Question: What do the authors of the books pictured at right all have in common? (I mean, besides having written highly publicized books.)
Answer: None of them were famous before they wrote these books. Like you, they were regular people who at one time wondered, "Would other people be interested in reading my story?"
That's the #1 question I hear from prospective students and clients. My usual answer: "It depends on how you tell it."
Most of us are curious to know what it feels like to be someone else. As C. S. Lewis (author of the wonderful memoir Surprised by Joy) once put it, "We read to know that we are not alone."A really good memoir invites the reader into the author's inner life. One of the great pleasures of reading one is to discover something that you, too, have felt, but have never managed to put into words. If you are keenly interested in your own experience, you're off to a good start as a memoirist. If you are also prepared to to explore and honor and tell the whole truth about it, you've got the makings of a successful book.

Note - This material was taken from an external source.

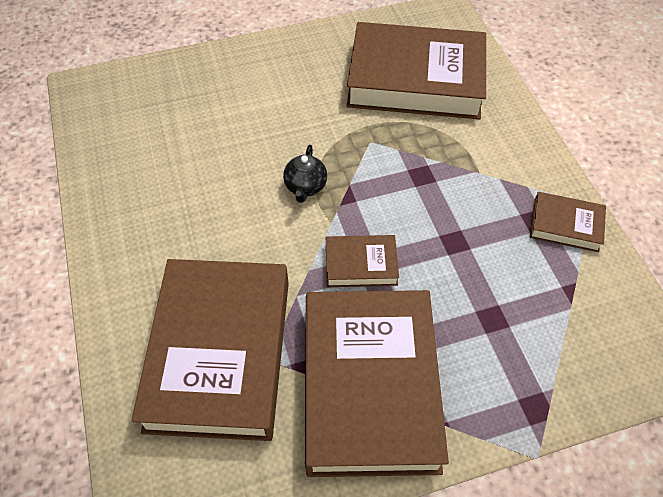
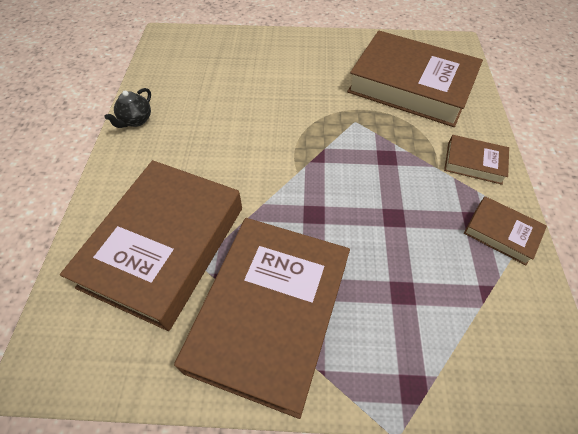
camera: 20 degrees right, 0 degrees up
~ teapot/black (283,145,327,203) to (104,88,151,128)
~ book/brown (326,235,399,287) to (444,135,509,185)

You don't have to be old to write a memoir
Memoirs can be written at any age. Unlike autobiographies, they don't attempt to recount an entire life story. Instead, they focus on a particular time period or event or experience or theme. A memoir can be:
- a tale of triumph over adversity like The Pursuit of Happyness
- an account of an inner and outer journey, like Eat, Pray Love.

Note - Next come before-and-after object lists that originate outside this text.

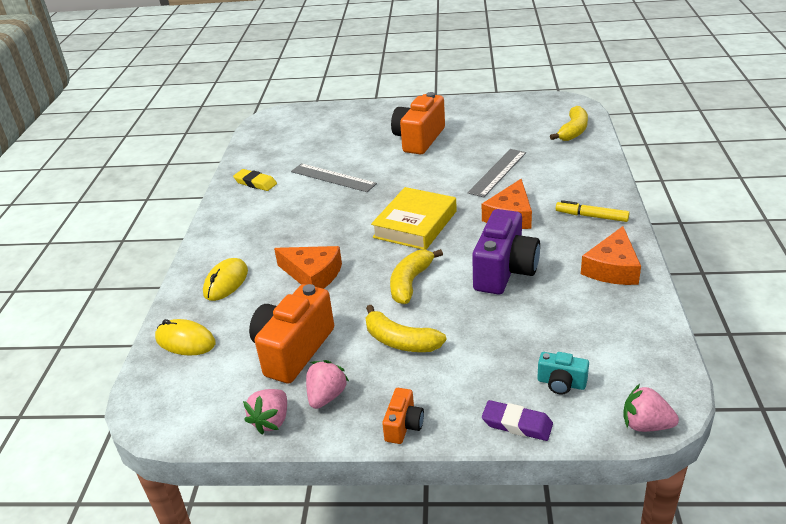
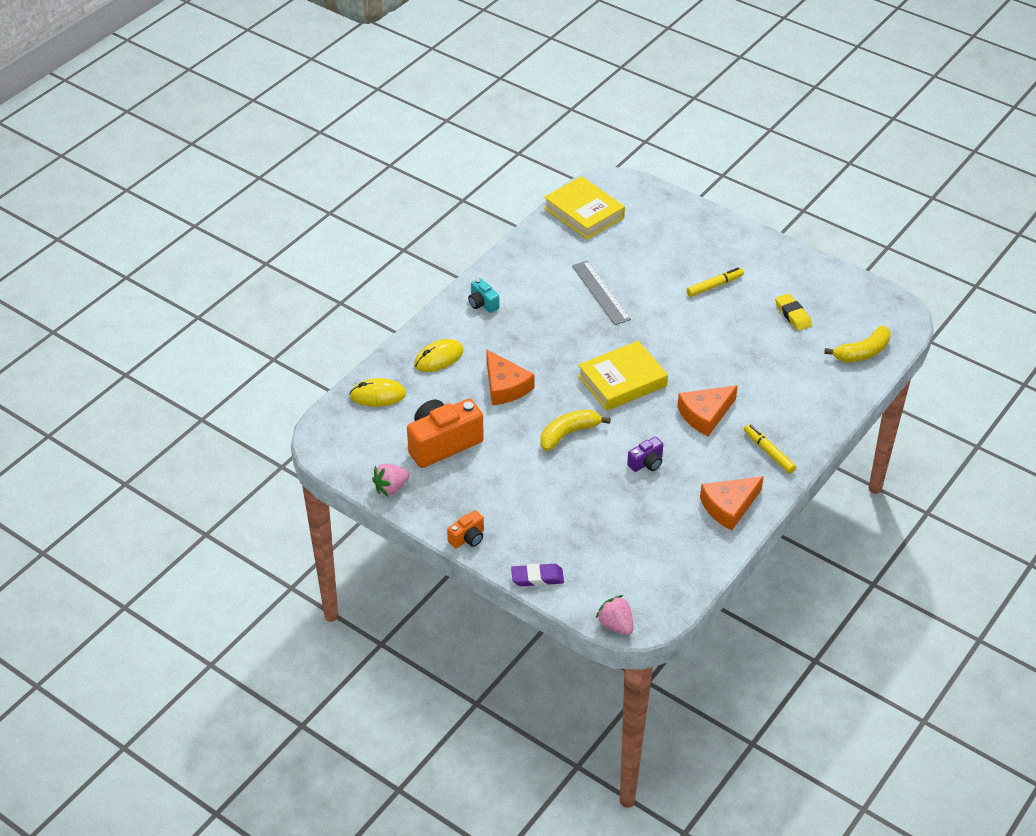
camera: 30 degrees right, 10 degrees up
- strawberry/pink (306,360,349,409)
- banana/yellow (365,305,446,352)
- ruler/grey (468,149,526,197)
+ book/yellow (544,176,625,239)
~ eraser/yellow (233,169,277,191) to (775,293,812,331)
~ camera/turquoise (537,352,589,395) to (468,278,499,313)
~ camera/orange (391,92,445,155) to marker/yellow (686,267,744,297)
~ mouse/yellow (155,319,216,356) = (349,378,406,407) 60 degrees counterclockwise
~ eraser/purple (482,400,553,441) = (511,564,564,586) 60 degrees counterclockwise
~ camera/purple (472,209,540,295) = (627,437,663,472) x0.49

- the story of single relationship that changed your life, like Tuesdays with Morrie
- a story about family heritage, like Barack Obama's Dreams from My Father
- a joyful reliving of an exciting or formative period in your life, like A Year in Provence
- a meditation on your life's greatest lessons, like Sidney Poitier's The Measure of a Man
- an inside glimpse of what it's like to work in a certain profession, like Intern or The Nanny Diaries
- a portrait of a subculture in which you grew up, like Jesus Land or Lipstick Jihad
- an account of something quirky you did like Honeymoon with My Brother or My Life as a Man
Back to the future
One good reason to write about your past is that doing so will probably change your future. The author of How Starbucks Saved My Life believed that the happy ending of his own story was finding contentment as a barrista after losing his former career as powerful advertising executive. Writing the book resulted in an even happier epilogue: Tom Hanks has purchased the movie rights and wants to play him.
Fame and fortune are chickens that might never hatch for the average memoir writer, but the very act of writing changes the memoirist's life in more subtle ways. Writing about an illness or a traumatic experience often helps to heal it. If you are going through a period of mid-life bewilderment, writing about the past is a great way of getting your bearings. Articulating what your life has meant so far helps you to get a handle on what you want it to mean in the future. It's kind of like having a near-death experience without having to nearly die.